The aim of this study is threefold, to: a) describe changes in the level of function, activity, HRQoL and satisfaction over time compared to baseline before surgery; b) examine potential predictors for the change of prosthetic use, walking ability, prosthesis comfort and HRQoL over time, and the level of post-operative stump pain; c) examine potential mechanisms for change of back pain over time by identifying predictors, moderators and mediators.

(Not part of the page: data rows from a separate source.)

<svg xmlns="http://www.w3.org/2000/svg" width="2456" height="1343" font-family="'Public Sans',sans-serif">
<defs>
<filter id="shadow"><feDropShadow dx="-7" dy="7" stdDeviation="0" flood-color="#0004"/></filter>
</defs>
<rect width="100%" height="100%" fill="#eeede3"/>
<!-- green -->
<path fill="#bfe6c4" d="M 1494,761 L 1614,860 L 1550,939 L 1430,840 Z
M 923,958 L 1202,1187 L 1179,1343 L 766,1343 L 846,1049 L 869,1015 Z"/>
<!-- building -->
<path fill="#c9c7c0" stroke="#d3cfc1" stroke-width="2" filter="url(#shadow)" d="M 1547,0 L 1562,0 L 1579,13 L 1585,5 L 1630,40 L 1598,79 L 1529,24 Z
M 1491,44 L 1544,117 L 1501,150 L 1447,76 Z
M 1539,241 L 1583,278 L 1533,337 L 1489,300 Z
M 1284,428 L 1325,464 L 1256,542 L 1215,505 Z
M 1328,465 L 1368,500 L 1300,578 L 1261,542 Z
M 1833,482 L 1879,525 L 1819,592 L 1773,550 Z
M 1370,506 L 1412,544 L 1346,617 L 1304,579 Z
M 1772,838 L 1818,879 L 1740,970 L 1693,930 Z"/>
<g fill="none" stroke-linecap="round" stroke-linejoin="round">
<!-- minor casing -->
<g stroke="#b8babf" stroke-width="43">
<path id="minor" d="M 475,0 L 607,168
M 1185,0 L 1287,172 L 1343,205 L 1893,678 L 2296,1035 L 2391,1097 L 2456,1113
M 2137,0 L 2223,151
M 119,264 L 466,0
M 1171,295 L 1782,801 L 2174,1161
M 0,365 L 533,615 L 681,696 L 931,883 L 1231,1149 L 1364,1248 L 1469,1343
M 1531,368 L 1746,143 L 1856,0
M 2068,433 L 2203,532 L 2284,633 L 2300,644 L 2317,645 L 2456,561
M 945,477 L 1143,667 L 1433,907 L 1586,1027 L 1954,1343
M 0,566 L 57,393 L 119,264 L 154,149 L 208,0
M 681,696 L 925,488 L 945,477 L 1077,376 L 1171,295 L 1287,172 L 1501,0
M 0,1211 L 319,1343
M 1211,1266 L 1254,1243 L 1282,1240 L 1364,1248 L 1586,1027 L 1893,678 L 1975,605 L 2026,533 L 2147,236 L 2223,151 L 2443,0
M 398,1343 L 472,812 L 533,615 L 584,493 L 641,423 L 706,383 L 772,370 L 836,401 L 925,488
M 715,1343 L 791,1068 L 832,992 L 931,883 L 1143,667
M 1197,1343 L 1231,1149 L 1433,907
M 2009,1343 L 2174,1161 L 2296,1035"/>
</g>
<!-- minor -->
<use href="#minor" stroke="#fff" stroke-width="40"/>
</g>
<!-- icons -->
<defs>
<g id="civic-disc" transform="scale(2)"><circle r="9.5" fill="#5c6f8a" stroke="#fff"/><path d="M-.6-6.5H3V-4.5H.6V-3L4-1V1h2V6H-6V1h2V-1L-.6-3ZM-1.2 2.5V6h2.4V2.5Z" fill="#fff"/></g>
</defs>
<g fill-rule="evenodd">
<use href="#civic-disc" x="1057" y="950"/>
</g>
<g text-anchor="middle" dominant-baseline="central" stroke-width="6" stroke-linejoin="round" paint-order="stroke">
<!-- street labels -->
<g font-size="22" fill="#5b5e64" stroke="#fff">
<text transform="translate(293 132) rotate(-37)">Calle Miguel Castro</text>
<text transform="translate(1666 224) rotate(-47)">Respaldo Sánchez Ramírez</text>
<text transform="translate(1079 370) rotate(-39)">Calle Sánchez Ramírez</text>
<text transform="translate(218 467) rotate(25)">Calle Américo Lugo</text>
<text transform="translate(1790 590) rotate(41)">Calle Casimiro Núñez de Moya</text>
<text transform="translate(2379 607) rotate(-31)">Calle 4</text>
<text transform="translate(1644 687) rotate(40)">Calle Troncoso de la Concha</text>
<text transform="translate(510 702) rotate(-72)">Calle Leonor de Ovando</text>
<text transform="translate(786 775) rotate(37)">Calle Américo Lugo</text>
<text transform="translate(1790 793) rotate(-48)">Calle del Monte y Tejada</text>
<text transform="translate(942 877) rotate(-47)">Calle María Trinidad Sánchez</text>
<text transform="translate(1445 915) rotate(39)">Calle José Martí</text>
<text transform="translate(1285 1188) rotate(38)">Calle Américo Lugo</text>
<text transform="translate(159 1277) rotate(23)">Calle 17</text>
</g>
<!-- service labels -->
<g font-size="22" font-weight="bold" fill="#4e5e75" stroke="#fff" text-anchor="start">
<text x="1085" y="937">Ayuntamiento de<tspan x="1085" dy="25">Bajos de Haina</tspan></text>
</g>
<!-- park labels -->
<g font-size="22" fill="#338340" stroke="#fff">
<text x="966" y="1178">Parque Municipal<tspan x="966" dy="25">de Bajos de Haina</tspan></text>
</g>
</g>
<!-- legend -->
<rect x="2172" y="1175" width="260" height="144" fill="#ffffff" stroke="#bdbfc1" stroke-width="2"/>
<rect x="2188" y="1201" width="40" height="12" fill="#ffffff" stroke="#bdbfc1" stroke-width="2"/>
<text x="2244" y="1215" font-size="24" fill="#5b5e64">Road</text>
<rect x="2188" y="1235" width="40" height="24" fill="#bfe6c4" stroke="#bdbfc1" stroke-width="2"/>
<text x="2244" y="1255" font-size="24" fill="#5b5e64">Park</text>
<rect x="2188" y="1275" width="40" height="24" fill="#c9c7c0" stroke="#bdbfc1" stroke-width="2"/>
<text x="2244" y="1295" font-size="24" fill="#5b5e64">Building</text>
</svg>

Methods/design: This is a prospective before-after study with multiple follow-ups in all consecutive adults with a lower extremity amputation who received a press-fit BAP in May 2014 or later. Patients with socket-related problems and trauma, tumour resection or stable vascular disease as cause of primary amputation will be included. Severe cognitive or psychiatric disorders are an exclusion criteria. Follow-ups are planned at six-months, one-, two- and five-years after BAP surgery. The main study parameters are: a) function level defined as kinematics in coronal plane, hip abductor strength, prosthetic use, back pain, and stump pain; b) activity level defined as mobility level and walking ability; c) HRQoL; d) satisfaction level defined as prosthesis comfort and global perceived effect. Time trends of the continuous outcomes and of one dichotomized outcome (back pain) will be analysed using generalized estimating equations (GEE). Multivariate GEE will be used to identify potential predictors for change of gait quality, prosthetic use, walking ability, HRQoL and prosthesis comfort, and for the level of post-operative stump pain. Further potential mechanisms for change of back pain will be explored using gait quality as potential determinant and stump pain (moderator) and hip abductor strength (mediator).

Discussion: This study potentially will identify independent variables for clinical relevant outcome measures.